### Try it
Only the lines from the one with "i kształt flaszencji jeszcze się trzyma" through the end of the data below belong in the answer, restated word for word, pictures excluded.

### Entries shown

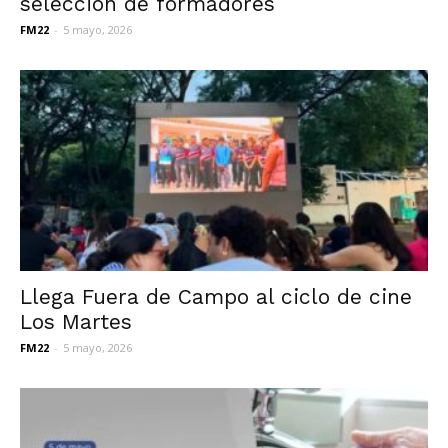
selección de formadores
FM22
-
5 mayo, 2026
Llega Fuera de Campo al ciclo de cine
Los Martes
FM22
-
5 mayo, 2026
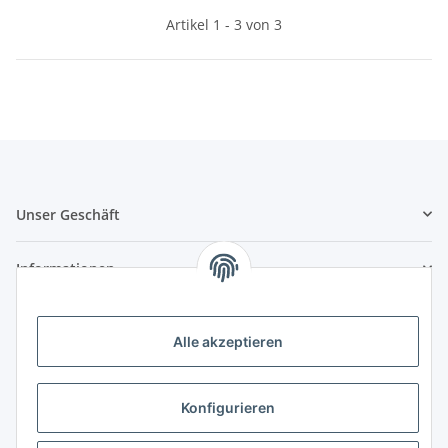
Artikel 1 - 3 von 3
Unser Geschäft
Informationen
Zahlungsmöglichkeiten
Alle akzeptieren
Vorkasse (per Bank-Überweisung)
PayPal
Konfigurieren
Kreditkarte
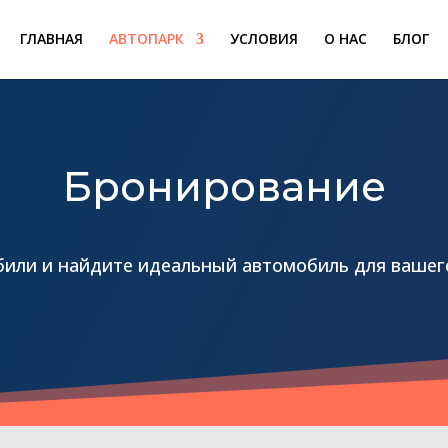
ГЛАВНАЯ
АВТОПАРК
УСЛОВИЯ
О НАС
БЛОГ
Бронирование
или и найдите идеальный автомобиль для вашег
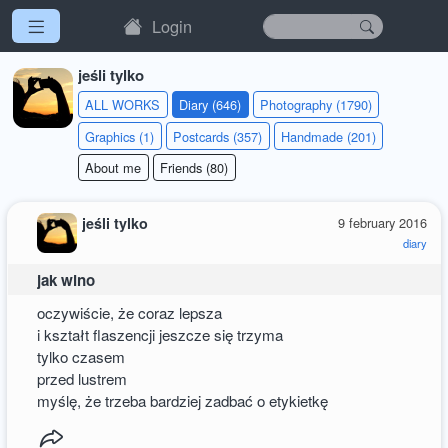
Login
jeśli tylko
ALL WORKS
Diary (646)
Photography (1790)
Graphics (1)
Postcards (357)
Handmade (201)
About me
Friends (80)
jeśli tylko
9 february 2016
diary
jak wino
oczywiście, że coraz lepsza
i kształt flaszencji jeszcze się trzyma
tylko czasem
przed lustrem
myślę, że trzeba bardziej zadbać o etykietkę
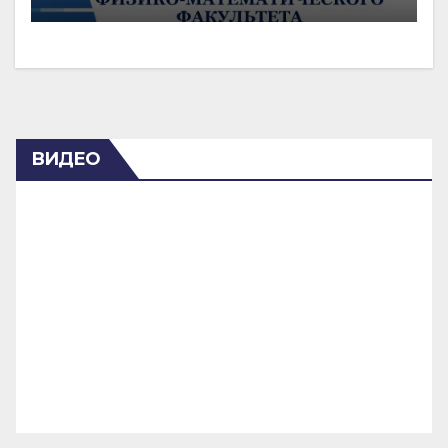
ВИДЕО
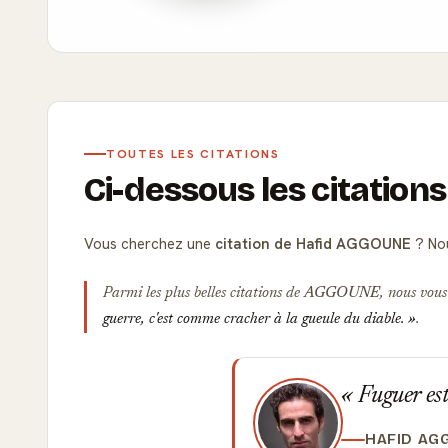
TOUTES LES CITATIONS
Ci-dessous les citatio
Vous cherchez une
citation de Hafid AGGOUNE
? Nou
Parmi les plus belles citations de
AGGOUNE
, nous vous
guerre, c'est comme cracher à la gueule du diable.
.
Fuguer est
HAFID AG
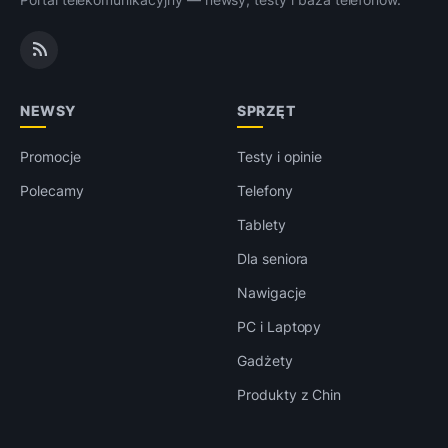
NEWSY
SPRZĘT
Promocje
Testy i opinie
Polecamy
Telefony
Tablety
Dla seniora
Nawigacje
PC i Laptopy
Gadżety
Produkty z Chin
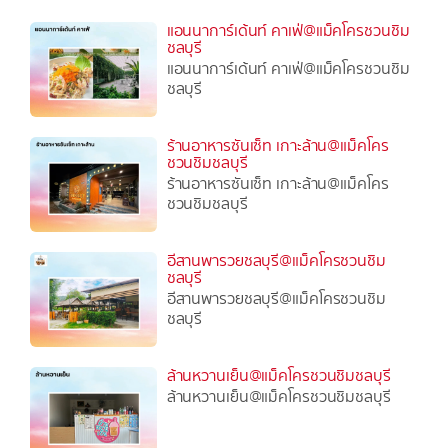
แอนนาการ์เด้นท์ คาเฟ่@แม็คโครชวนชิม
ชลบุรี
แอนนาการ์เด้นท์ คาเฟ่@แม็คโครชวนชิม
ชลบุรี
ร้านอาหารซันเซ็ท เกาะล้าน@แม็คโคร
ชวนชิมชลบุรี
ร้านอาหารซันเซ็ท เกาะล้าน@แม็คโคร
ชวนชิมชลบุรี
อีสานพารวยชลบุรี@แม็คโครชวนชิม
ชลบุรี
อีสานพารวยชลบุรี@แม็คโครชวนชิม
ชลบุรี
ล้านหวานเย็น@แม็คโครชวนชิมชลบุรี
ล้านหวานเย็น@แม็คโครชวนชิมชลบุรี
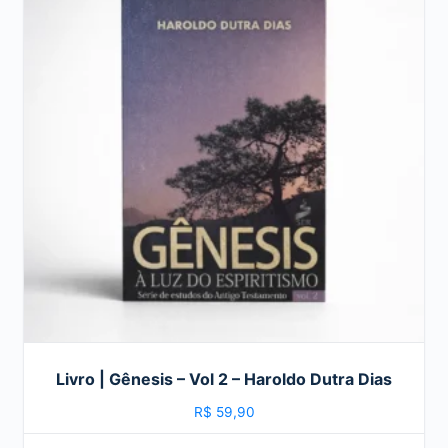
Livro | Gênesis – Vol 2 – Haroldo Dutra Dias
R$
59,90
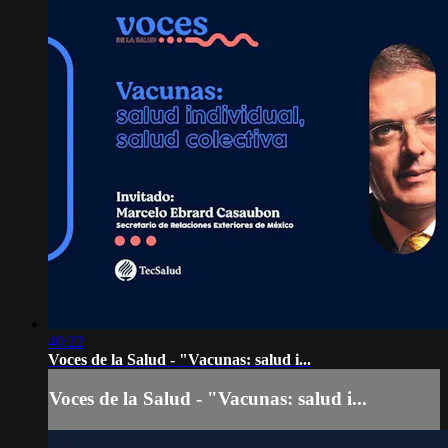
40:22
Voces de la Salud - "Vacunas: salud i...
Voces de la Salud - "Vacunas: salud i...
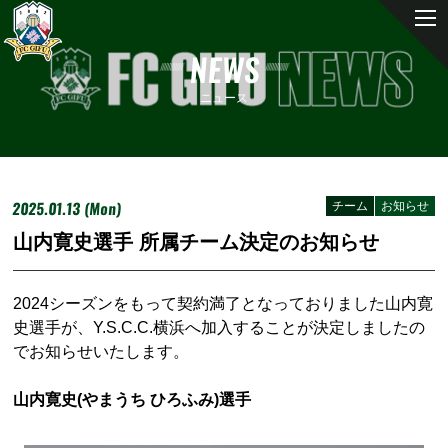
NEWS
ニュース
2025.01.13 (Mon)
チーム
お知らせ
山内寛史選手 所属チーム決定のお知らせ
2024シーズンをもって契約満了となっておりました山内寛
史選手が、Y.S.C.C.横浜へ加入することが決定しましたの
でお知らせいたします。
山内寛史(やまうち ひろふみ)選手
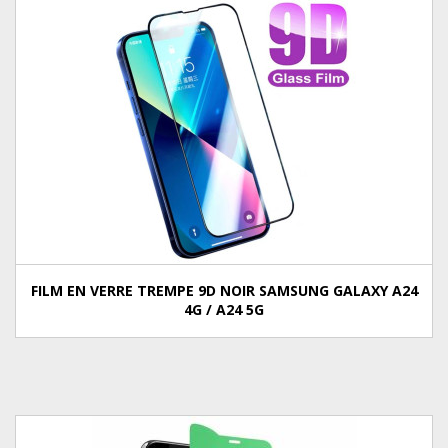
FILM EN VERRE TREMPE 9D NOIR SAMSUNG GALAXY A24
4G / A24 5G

### Expected output
i kształt flaszencji jeszcze się trzyma
tylko czasem
przed lustrem
myślę, że trzeba bardziej zadbać o etykietkę
ВИДЕО
TOUTES LES CITATIONS
Ci-dessous les citatio
Vous cherchez une
citation de Hafid AGGOUNE
? Nou
Parmi les plus belles citations de
AGGOUNE
, nous vous
guerre, c'est comme cracher à la gueule du diable.
.
Fuguer est
HAFID AG
NEWSY
SPRZĘT
Promocje
Testy i opinie
Polecamy
Telefony
Tablety
Dla seniora
Nawigacje
PC i Laptopy
Gadżety
Produkty z Chin
แอนนาการ์เด้นท์ คาเฟ่@แม็คโครชวนชิม
ชลบุรี
แอนนาการ์เด้นท์ คาเฟ่@แม็คโครชวนชิม
ชลบุรี
ร้านอาหารซันเซ็ท เกาะล้าน@แม็คโคร
ชวนชิมชลบุรี
ร้านอาหารซันเซ็ท เกาะล้าน@แม็คโคร
ชวนชิมชลบุรี
อีสานพารวยชลบุรี@แม็คโครชวนชิม
ชลบุรี
อีสานพารวยชลบุรี@แม็คโครชวนชิม
ชลบุรี
ล้านหวานเย็น@แม็คโครชวนชิมชลบุรี
ล้านหวานเย็น@แม็คโครชวนชิมชลบุรี
Livro | Gênesis – Vol 2 – Haroldo Dutra Dias
R$
59,90
40:22
Voces de la Salud - "Vacunas: salud i...
Voces de la Salud - "Vacunas: salud i...
NEWS
ニュース
2025.01.13 (Mon)
チーム
お知らせ
山内寛史選手 所属チーム決定のお知らせ
2024シーズンをもって契約満了となっておりました山内寛
史選手が、Y.S.C.C.横浜へ加入することが決定しましたの
でお知らせいたします。
山内寛史(やまうち ひろふみ)選手
FILM EN VERRE TREMPE 9D NOIR SAMSUNG GALAXY A24
4G / A24 5G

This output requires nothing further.